Seanad debates

Wednesday, 5 December 2018

Finance Bill 2018: Committee Stage

 

10:30 am

Photo of Michael D'ArcyMichael D'Arcy (Wexford, Fine Gael) | Oireachtas source

The Finance Act 2014 amended the company residence rules in section 23A of the Taxes Consolidation Act 1997, to provide that an Irish incorporated company would be regarded as resident for tax purposes in the State. In essence, the change was designed to ensure that a company could no longer use an Irish label of incorporation without being tax resident here. As the previous Minister for Finance, Deputy Noonan, clearly stated at the time, the double Irish was not part of the Irish tax offering. It was just one example of the many international tax planning arrangements designed by tax and legal advisers to take advantage of mismatches between the tax rules in two or more countries. In many cases these were designed to exploit gaps in US anti-avoidance rules. Therefore, action was taken by Ireland in the Finance Act 2014 to amend our residency rules in the absence of US tax reform.

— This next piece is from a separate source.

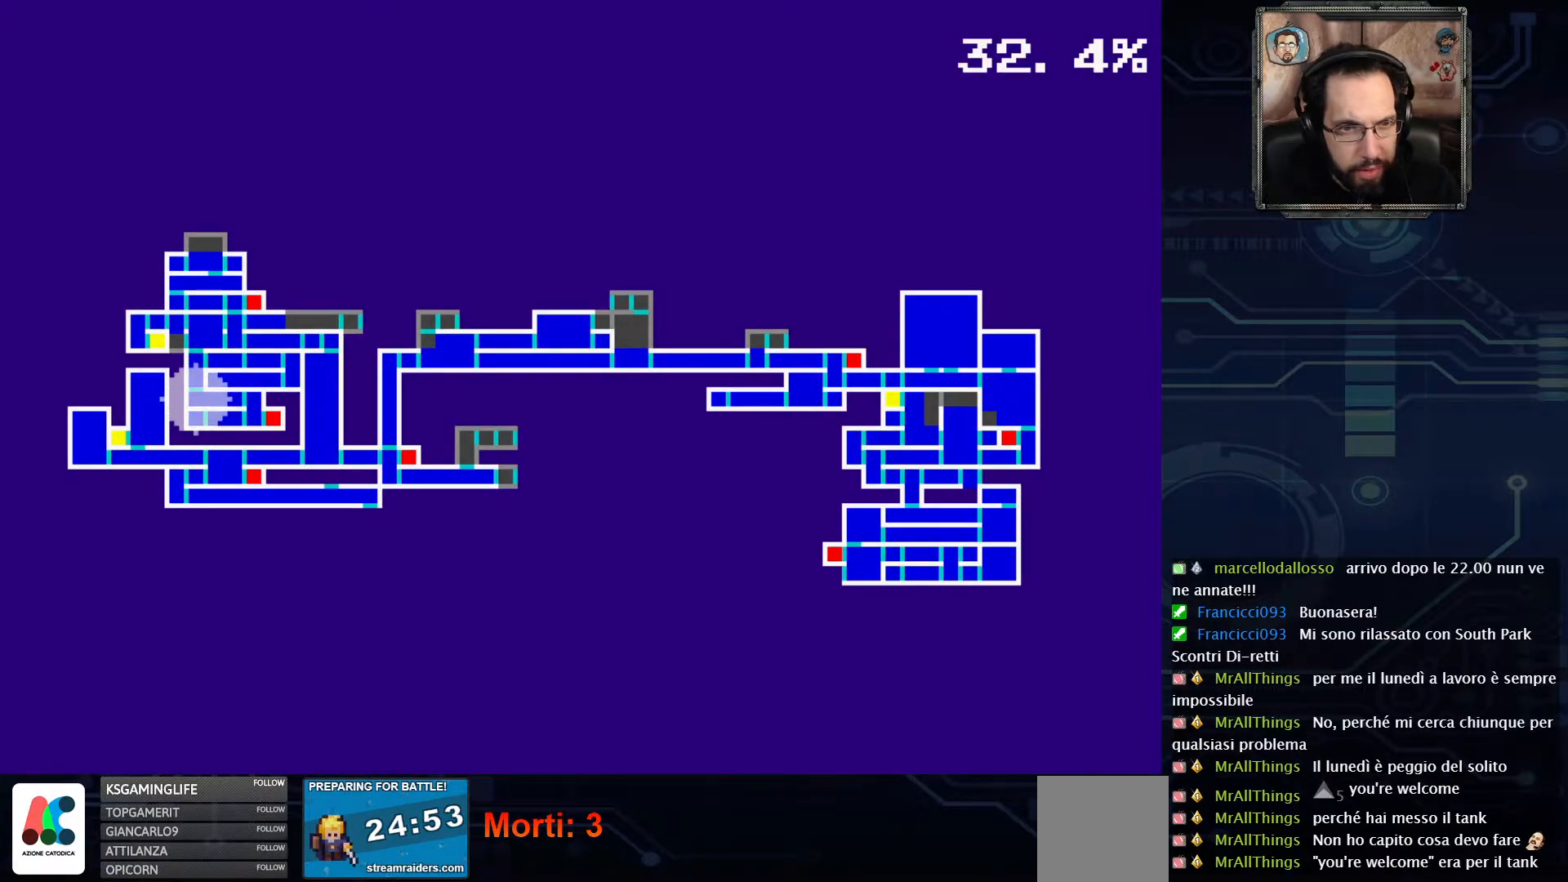
{"buttons": ["A"], "left_stick": "center", "right_stick": "center", "events": [[133, "SELECT", "up"], [250, "A", "down"]]}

Recent tax reforms see the US asserting its global taxing rights, and this should put an end to the type of arrangements some multinationals were previously able to use to avoid tax. Those changes, combined with the widespread implementation of the BEPS recommendations, will have a major impact on the ability of multinationals to engage in aggressive tax planning. We are already seeing evidence of US companies paying tax in the US in respect of historic profits as a result of US tax reforms.

The amendment in the Finance Act 2014 was brought into effect for new companies incorporated after 1 January 2015. To ensure that this change did not negatively impact on other related group companies which have real and substantive operations in Ireland, a transition period until end 2020 was provided to give these groups a reasonable timeframe to plan and reorganise their business model to take account of this change. The ending of the double Irish has already been provided for in legislation and I consider the issue to be dealt with. Furthermore, as I have stated, the continuing process of international tax reform is proving effective in ensuring that multinational companies are subject to tax on their global profits. Therefore, I see no need to revisit the issue at this time, and I do not accept the Senator’s recommendation.